How Do You Respond to Pressure? (Esther 4-6)

How do you handle pressure situations? In Esther 4, the pressure is on. Esther’s cousin, Mordecai, learns about a man named Haman's decree to annihilate the Jews.

How Do You Respond to Pressure? (Esther 4-6)

Esther 4-6

Today's Scripture Passage

A Few Thoughts to Consider

How do you handle pressure situations?

In Esther 4, the pressure is on. Esther’s cousin, Mordecai, learns about a man named Haman's decree to annihilate the Jews. After mourning, he communicates with Esther through a messenger, urging her to appeal to King Xerxes on behalf of her people.

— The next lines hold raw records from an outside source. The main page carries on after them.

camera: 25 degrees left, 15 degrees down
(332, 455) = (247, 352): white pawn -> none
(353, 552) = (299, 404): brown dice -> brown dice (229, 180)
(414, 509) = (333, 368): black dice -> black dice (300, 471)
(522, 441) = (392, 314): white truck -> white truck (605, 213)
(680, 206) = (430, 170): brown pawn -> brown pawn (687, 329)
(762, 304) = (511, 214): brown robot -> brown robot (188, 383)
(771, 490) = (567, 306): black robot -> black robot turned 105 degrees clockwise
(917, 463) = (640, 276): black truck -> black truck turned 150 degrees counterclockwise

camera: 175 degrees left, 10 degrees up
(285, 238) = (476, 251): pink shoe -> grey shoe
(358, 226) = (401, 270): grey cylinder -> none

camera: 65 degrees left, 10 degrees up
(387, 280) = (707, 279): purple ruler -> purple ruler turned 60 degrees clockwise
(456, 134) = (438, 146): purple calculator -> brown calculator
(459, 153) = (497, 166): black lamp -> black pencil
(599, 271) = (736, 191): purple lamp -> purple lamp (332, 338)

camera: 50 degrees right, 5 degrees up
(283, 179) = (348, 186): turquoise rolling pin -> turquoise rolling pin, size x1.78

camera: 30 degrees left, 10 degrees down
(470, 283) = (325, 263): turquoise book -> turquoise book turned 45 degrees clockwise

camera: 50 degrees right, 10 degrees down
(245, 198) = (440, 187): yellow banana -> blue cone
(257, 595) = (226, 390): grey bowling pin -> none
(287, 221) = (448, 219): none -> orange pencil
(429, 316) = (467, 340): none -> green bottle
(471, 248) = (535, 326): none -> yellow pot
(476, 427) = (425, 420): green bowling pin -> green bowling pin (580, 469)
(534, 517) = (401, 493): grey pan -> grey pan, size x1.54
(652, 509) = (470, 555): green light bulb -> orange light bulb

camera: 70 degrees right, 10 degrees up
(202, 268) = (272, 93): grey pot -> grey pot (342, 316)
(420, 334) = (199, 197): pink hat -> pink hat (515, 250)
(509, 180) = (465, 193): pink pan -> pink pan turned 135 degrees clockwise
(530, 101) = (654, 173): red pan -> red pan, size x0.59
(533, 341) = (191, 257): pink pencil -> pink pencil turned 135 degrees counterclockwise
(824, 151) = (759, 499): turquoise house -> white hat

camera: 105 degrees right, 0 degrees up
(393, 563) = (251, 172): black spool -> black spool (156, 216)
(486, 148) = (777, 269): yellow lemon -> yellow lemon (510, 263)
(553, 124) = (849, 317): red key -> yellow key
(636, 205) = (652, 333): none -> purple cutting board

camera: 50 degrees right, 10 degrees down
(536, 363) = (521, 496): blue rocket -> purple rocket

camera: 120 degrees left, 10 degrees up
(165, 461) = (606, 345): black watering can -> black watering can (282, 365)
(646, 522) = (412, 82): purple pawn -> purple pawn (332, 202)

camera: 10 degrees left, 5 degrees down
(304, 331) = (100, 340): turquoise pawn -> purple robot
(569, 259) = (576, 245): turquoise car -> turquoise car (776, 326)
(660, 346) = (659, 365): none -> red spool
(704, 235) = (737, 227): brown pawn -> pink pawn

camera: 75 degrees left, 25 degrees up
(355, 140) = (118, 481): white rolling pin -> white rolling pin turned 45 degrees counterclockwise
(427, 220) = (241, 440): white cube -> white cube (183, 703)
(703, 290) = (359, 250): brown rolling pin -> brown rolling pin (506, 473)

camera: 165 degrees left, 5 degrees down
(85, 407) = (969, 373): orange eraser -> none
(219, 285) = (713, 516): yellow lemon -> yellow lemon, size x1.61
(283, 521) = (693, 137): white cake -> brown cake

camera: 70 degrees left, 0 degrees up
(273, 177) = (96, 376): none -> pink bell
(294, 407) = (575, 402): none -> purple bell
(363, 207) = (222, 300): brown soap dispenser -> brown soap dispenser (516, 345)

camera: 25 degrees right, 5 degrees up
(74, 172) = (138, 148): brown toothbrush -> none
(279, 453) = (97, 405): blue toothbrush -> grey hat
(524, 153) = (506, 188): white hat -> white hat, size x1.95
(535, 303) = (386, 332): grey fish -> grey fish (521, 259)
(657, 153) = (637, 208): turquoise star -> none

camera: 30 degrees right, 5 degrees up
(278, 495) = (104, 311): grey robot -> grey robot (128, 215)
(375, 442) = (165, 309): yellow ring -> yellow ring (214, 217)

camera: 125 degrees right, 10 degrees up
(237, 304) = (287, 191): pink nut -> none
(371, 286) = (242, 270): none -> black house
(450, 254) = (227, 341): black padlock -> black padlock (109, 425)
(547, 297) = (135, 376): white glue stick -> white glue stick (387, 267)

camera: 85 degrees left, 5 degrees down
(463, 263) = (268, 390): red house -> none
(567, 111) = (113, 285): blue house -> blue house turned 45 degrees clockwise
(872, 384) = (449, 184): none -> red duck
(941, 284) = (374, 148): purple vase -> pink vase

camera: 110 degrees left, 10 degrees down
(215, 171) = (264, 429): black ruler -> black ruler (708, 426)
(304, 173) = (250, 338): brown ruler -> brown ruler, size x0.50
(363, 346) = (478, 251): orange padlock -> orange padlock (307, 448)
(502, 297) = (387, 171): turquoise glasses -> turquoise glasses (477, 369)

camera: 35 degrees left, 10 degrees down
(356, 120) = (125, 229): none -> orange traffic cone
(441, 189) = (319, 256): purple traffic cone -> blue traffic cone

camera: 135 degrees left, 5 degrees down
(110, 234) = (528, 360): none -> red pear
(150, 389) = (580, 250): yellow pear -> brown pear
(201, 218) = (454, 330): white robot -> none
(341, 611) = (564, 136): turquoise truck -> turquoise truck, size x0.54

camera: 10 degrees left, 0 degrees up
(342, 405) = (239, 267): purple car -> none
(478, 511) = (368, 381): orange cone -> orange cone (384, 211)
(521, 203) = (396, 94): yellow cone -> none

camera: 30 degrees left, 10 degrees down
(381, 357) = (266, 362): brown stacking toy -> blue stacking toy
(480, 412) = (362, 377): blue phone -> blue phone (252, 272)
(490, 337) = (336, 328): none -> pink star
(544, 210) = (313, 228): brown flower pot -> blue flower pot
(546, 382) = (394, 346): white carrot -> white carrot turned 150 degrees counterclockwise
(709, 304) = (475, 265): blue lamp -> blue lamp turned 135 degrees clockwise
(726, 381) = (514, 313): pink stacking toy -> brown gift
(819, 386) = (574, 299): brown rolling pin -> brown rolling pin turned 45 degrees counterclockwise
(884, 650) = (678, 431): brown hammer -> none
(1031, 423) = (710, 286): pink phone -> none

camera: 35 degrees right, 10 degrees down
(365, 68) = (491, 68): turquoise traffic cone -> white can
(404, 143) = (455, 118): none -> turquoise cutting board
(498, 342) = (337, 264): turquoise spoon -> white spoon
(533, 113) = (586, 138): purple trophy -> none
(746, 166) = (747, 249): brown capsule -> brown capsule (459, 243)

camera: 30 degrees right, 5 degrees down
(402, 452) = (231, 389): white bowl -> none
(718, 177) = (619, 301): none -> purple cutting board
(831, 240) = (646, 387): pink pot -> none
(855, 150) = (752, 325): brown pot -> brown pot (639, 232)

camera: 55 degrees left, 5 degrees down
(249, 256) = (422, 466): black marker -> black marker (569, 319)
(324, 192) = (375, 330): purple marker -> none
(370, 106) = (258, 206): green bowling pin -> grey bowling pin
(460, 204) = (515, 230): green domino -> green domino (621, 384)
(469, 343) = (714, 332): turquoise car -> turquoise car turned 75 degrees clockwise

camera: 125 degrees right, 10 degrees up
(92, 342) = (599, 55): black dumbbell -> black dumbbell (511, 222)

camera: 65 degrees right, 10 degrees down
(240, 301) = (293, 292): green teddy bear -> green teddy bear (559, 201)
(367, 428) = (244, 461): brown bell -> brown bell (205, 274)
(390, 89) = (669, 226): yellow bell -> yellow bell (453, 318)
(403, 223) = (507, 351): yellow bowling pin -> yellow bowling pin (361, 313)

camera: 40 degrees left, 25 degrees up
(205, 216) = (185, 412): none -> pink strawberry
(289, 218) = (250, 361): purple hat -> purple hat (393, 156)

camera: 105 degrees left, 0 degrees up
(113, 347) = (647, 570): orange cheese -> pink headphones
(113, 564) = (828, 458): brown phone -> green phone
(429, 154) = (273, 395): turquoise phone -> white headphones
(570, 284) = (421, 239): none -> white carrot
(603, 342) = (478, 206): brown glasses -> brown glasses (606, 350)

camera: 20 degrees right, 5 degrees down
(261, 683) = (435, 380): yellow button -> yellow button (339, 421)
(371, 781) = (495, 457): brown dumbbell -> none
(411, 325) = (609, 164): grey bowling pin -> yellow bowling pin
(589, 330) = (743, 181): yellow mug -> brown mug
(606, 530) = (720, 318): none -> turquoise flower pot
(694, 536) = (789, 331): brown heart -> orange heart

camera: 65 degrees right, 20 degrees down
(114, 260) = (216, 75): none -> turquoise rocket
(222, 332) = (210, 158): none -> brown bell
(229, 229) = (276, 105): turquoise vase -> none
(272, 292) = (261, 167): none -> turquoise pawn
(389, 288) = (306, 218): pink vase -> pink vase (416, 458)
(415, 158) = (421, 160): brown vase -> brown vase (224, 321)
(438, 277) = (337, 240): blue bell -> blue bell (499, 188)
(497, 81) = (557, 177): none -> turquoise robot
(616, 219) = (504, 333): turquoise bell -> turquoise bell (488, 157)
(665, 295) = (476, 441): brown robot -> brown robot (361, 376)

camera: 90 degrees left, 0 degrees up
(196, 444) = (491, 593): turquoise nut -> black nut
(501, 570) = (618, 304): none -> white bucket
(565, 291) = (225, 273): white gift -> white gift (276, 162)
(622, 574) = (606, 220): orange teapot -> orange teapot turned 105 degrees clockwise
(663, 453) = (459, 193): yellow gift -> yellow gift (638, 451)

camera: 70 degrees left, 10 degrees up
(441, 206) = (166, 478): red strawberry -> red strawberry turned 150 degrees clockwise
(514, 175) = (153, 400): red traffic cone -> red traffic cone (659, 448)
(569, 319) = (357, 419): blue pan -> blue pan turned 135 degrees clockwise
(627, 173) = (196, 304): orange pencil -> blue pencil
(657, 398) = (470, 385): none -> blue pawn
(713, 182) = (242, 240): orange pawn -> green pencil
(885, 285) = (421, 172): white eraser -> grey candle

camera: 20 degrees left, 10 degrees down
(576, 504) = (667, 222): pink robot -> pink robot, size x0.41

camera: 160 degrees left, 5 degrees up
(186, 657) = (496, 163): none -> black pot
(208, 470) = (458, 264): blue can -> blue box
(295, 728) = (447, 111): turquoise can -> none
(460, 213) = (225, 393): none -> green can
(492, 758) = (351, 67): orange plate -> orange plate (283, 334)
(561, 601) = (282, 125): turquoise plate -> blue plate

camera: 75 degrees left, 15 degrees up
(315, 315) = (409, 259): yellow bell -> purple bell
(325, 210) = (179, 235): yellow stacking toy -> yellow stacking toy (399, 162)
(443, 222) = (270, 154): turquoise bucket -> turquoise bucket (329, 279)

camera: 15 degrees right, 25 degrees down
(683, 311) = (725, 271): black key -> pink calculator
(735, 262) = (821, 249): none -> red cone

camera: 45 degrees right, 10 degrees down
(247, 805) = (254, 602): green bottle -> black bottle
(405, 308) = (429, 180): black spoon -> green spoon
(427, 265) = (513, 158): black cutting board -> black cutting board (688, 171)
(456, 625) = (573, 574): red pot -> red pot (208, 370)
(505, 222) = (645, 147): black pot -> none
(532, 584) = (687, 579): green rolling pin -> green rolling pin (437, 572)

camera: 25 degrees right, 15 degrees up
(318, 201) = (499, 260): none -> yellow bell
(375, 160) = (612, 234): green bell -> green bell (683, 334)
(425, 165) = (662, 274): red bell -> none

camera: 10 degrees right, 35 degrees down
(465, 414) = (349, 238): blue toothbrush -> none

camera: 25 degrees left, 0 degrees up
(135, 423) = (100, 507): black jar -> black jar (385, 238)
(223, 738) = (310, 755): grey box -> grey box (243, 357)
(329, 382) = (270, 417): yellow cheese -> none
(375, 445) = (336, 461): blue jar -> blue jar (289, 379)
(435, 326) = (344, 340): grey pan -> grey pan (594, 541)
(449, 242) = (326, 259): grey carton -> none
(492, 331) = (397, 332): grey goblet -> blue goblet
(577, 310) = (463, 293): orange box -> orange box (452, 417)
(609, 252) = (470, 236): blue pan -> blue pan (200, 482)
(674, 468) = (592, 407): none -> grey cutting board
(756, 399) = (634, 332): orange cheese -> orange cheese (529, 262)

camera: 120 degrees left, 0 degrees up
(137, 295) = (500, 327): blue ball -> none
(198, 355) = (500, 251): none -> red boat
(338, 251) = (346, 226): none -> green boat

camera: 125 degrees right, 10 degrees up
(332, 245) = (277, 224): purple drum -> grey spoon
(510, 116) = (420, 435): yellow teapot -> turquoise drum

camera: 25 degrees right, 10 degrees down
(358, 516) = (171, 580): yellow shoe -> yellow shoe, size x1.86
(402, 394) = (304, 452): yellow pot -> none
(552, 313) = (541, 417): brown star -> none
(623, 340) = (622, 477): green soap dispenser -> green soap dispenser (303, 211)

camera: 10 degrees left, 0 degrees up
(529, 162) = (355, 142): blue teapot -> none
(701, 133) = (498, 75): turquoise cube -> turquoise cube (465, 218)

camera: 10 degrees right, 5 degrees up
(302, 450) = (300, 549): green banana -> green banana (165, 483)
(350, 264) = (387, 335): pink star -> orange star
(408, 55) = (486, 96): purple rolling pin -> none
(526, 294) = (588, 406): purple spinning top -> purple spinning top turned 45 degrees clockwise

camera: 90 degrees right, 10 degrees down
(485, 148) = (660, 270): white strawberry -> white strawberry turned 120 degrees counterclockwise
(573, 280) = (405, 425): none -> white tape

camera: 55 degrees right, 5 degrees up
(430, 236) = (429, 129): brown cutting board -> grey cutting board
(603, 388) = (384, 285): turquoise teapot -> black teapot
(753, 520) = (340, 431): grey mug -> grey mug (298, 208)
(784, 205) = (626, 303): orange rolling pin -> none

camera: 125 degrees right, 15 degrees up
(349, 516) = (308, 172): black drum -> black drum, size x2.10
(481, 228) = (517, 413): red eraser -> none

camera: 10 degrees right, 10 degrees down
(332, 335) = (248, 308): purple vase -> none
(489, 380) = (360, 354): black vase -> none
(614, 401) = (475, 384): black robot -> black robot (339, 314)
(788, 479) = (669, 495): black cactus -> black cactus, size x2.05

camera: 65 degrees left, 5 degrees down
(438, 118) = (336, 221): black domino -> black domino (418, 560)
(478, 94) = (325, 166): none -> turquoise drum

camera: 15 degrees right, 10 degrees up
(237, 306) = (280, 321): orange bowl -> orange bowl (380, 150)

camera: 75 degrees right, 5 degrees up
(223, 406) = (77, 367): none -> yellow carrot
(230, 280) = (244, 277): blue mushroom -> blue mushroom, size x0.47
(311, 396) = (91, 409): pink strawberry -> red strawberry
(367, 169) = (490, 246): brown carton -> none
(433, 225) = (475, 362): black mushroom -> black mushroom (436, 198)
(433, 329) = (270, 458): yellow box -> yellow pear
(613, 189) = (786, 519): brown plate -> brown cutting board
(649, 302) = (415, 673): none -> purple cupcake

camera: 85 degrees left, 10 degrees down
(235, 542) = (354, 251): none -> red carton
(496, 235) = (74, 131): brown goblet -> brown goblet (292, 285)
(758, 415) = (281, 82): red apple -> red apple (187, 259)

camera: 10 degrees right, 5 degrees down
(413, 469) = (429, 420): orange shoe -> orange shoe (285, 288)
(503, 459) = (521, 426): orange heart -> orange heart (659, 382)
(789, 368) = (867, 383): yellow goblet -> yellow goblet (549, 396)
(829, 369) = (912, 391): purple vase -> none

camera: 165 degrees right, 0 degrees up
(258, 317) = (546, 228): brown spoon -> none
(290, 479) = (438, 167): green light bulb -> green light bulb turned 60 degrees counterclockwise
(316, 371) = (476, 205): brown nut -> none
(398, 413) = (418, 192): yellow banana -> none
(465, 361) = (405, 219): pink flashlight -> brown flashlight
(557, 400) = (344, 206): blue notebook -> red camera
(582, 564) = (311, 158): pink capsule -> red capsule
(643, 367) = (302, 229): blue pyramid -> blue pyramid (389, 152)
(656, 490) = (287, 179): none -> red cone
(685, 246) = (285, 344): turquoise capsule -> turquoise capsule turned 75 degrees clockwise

Esther responds with these very real concerns in verse 11: “All the royal officials and the people of the royal provinces know that one law applies to every man or woman who approaches the king in the inner courtyard and who has not been summoned—the death penalty—unless the king extends the gold scepter, allowing that person to live. I have not been summoned to appear before the king for the last thirty days.” The stakes couldn’t be higher. Still,

13 Mordecai told the messenger to reply to Esther, “Don’t think that you will escape the fate of all the Jews because you are in the king’s palace. 14 If you keep silent at this time, relief and deliverance will come to the Jewish people from another place, but you and your father’s family will be destroyed. Who knows, perhaps you have come to your royal position for such a time as this.”

As Debra Reid notes, “Mordecai’s response to Esther has three elements: (1) her own life is in danger; (2) the Jews will be saved with or without her; (3) her very purpose in life is at stake.”[1] He is bringing instant clarity to the situation, showing her that God has prepared her for this very moment. Fredric Bush says, “Mordecai is not postulating that deliverance will arise for the Jews from some mysterious, unexpressed source. Rather, by affirming that Esther is the only possible source of deliverance for the Jews, he is attempting to motivate her to act.”[2]

This phrase “from another place” in verse 14 is a bit confusing, and many attribute this as the closest reference to God in this book. While some interpret this as a not-so-subtle threat, as Joyce Baldwin writes, “Mordecai undoubtedly implied that God would protect his people and that he had purposed to use Esther by causing her to be chosen as queen.”[3]

Rather than choosing to look out only for herself, Esther commits to a three-day fast. In doing so, she takes what is routinely seen in Scripture as the greatest form of action one can take in terrible situations. This fast, as Baldwin notes, “revealed that she shared the faith of Mordecai in the God who answers prayer, though she did not mention his name. Her need was for courage to fulfil her destiny by interceding for the life of her people, though it could cost her her own life.”[4] In her words in verse 16, “If I perish, I perish.” Her resolve is clear. She recognizes that God has prepared her for this moment, and she will act even with her life on the line. 

From there, chapters 5-6 provide a fury of activity. They show how Esther approaches King Xerxes and is favorably received. She invites the king and Haman to a banquet, where she requests their presence at another feast the following day. Meanwhile, Haman, filled with pride, builds a gallows to hang Mordecai. That night, the king, unable to sleep, reviews the royal chronicles and discovers Mordecai's earlier act of loyalty in thwarting an assassination plot. To honor Mordecai, the king orders Haman to lead a public parade in his honor, humiliating Haman and foreshadowing his downfall.